The induction of autophagy was confirmed by acridine orange and MDC staining. The vital dyes, acridine orange and MDC, are commonly used to study autophagy. Acridine orange is a lysotropic dye that accumulates in acidic organelles in a pH-dependent manner. At a neutral pH, acridine orange is a hydrophobic green fluorescent molecule. However, within acidic vesicles, acridine orange becomes protonated and trapped within the organelle and forms aggregates that emit bright red fluorescence (33). MDC is another popular autofluorescent marker that preferentially accumulates in autophagic vacuoles. While acridine orange staining in lysosomes is primarily due to ion trapping, MDC accumulation in auotphagic vacuoles is due to a combination of ion trapping and specific interactions with vacuole membrane lipids (34,35). With acridine orange staining, control cells primarily exhibited green fluorescence with minimal red fluorescence, indicating a lack of AVOs; however, sirtinol-treated cells showed a fold-increase in red fluorescent AVOs at 48 h (Fig. 5B). Flow cytometric analysis after acridine orange staining also showed an increase in red fluorescence intensity with sirtinol treatment, indicating an enhancement of AVOs (Fig. 5C). Histogram profiles show the mean fluorescence intensity of the control and drug-treated cells (Fig. 5D). Similar results were observed with MDC staining (Fig. 5E). There was significant autophagic vesicle formation in MCF-7 cells exposed to sirtinol. The morphological characteristics demonstrated that sirtinol induced autophagy in MCF-7 cells.

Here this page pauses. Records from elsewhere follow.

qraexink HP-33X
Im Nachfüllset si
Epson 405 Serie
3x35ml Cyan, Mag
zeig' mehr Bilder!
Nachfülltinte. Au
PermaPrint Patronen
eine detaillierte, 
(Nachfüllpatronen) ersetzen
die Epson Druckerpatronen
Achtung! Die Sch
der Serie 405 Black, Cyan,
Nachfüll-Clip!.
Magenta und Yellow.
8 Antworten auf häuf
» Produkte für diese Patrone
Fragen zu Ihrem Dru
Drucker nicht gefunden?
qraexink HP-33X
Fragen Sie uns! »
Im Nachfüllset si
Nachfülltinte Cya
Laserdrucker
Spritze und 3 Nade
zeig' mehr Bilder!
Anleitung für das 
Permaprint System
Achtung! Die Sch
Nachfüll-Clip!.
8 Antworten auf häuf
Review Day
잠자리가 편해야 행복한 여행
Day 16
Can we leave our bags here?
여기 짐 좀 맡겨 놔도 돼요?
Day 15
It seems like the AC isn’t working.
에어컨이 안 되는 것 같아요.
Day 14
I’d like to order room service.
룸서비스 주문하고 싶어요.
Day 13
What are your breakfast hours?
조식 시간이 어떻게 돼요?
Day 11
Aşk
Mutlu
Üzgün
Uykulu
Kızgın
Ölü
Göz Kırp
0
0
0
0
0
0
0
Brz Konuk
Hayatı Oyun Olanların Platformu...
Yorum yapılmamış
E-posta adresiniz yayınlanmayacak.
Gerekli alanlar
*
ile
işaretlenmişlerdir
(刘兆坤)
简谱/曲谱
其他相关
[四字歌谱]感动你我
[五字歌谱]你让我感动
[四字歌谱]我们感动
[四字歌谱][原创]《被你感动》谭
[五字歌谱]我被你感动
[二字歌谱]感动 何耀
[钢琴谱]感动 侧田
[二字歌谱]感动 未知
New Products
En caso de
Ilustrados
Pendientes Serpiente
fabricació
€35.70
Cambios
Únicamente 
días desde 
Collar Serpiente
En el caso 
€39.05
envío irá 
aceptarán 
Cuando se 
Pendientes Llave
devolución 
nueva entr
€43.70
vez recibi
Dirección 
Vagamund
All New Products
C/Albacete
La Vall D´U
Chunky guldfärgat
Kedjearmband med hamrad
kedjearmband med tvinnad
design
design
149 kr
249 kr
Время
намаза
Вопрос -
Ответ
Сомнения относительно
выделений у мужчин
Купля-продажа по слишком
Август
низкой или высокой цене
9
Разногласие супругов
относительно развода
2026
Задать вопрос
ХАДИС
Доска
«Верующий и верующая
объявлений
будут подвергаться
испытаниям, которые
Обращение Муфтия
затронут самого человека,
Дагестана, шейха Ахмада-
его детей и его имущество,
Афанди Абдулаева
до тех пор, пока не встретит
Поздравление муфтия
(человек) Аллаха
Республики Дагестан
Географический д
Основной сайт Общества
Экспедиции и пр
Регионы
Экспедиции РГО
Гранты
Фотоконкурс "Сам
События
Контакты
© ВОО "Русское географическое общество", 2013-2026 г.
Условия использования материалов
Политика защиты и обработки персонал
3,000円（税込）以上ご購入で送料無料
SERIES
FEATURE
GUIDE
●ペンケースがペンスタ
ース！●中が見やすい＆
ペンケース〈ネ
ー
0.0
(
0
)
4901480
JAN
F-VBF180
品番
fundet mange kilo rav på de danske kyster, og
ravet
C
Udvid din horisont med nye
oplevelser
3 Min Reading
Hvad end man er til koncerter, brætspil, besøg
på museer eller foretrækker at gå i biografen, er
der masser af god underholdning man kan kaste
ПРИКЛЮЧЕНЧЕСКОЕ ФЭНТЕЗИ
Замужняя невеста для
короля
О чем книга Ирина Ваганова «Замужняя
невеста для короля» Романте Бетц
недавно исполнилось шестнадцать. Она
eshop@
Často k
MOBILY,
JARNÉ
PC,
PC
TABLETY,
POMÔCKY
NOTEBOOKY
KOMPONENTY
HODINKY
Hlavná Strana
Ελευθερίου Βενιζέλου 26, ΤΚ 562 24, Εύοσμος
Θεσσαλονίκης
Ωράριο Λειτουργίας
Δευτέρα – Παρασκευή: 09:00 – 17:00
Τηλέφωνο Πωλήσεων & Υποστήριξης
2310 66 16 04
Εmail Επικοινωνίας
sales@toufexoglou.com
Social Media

To explore whether the inhibition of autophagy sensitizes MCF-7 cells to sirtinol-induced apoptotic cell death, we used 3-methyladenine (3-MA), a well-known inhibitor of autophagy (36). 3-MA blocks autopha gic cell death by inhibiting phosphoinositide kinase-3 (PI3K), an enzyme required for autophagy. 3-MA alone had no toxic effect on MCF-7 cells. Following pre-treatment with 3-MA (0.1 mM), sirtinol significantly reduced cell viability in a dose-dependent manner (Fig. 6A). Western blot analysis was performed to assess the expression levels of autophagy- or apoptosis-related protein levels after 3-MA treatment. As shown in Fig. 6B, LC3-II, beclin 1, Atg5 and Atg7 levels were decreased in MCF-7 cells pre-treated with 3-MA compared with those in cells treated with sirtinol alone (Fig. 6B). In addition, 3-MA enhanced sirtinol-induced apoptosis. As shown in Fig. 6C, sirtinol increased the Bax level and decreased the Bcl-2 level in 3-MA pre-treated MCF-7 cells. The expression levels of caspase 7 and caspase 9 were also altered by sirtinol in the 3-MA-pre-treated MCF-7 cells (Fig. 6C). To confirm that apoptosis was affected by the inhibition of autophagy, cells were subjected to FITC-Annexin V/PI double-staining, followed by flow cytometric analysis to quantify the apoptotic cell populations. Sirtinol significantly increased the number of apoptotic cells among MCF-7 cells pre-treated with 3-MA (Fig. 6D).